INSTRUCTIONS FOR THE TASK ▸ Go through the records line by line and work out how many lines hold the word "losses". Answer with the number only.

=== EXTRACTED RECORDS ===

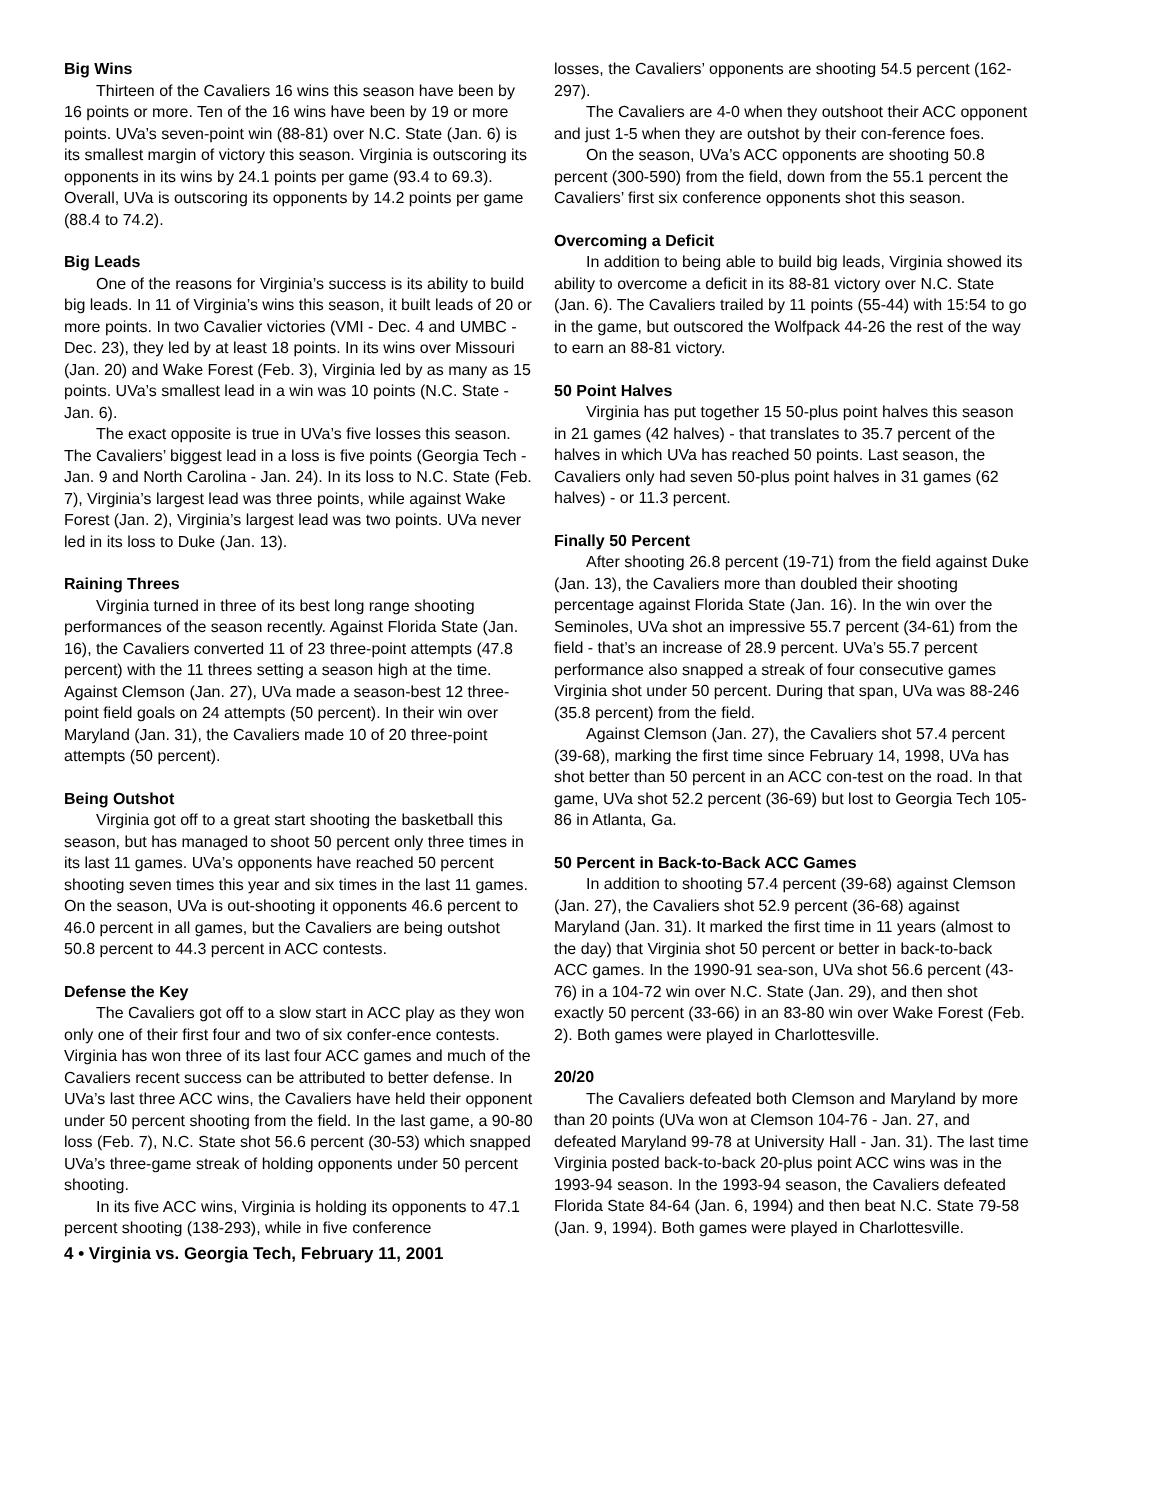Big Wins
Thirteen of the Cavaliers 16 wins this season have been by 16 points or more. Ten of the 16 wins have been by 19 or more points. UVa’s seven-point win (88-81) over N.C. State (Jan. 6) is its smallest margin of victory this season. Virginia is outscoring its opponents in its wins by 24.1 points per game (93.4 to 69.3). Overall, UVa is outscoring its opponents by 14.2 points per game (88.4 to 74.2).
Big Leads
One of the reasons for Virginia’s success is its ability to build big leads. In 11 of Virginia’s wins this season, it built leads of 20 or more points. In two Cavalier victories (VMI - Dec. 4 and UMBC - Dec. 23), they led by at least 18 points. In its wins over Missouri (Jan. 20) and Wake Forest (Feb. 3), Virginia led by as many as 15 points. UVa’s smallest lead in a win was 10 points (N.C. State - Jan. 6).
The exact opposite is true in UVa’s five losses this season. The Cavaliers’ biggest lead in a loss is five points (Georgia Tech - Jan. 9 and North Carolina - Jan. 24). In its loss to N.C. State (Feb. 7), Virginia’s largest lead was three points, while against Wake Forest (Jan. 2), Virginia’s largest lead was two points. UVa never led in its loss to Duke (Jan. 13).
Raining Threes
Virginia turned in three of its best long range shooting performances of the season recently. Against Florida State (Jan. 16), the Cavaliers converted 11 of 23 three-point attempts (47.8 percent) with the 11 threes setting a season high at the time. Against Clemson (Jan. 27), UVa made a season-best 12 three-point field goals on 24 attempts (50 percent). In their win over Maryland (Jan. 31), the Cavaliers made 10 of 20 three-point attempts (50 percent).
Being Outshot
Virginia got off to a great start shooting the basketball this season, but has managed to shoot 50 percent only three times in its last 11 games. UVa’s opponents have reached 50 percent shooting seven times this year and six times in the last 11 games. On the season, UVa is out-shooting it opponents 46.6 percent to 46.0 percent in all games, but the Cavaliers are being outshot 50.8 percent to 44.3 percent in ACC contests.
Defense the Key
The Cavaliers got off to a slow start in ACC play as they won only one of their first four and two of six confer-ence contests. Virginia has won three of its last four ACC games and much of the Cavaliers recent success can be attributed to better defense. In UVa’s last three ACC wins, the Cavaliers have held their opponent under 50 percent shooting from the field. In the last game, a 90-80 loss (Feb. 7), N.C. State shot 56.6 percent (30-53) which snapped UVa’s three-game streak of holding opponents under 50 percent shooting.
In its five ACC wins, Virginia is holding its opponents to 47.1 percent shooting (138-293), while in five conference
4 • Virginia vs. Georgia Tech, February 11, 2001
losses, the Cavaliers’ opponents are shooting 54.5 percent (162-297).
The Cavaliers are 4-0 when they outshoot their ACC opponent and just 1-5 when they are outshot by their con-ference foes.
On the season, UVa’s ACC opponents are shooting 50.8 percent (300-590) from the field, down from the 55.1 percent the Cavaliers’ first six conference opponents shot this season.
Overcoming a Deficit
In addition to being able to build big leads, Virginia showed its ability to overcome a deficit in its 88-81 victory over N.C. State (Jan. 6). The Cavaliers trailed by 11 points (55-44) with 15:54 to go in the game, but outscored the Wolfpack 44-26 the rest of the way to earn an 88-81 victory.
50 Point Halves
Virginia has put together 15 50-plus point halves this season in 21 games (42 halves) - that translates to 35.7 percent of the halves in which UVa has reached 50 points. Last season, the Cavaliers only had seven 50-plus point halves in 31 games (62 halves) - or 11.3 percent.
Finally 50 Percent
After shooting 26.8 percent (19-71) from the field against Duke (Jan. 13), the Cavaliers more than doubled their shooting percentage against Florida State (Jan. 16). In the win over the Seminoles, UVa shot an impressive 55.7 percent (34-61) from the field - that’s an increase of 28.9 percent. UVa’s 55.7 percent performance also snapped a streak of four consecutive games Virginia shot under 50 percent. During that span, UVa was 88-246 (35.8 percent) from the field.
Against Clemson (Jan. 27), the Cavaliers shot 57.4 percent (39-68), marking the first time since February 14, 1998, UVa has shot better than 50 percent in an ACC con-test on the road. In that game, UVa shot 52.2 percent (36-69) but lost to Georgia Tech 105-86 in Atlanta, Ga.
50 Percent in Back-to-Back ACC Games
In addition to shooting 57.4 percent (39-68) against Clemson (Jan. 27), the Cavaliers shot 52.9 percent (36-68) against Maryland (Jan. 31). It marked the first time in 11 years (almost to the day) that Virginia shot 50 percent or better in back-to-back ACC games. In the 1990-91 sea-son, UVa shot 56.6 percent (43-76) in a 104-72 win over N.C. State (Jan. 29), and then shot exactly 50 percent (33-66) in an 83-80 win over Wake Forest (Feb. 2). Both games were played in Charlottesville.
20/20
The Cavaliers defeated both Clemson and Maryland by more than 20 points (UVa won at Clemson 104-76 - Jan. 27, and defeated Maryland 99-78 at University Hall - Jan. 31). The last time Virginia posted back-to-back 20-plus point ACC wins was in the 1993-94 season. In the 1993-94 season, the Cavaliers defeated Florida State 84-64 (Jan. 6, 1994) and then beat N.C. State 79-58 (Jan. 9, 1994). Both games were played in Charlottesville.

===

EXERCISE ANSWER ▸ 2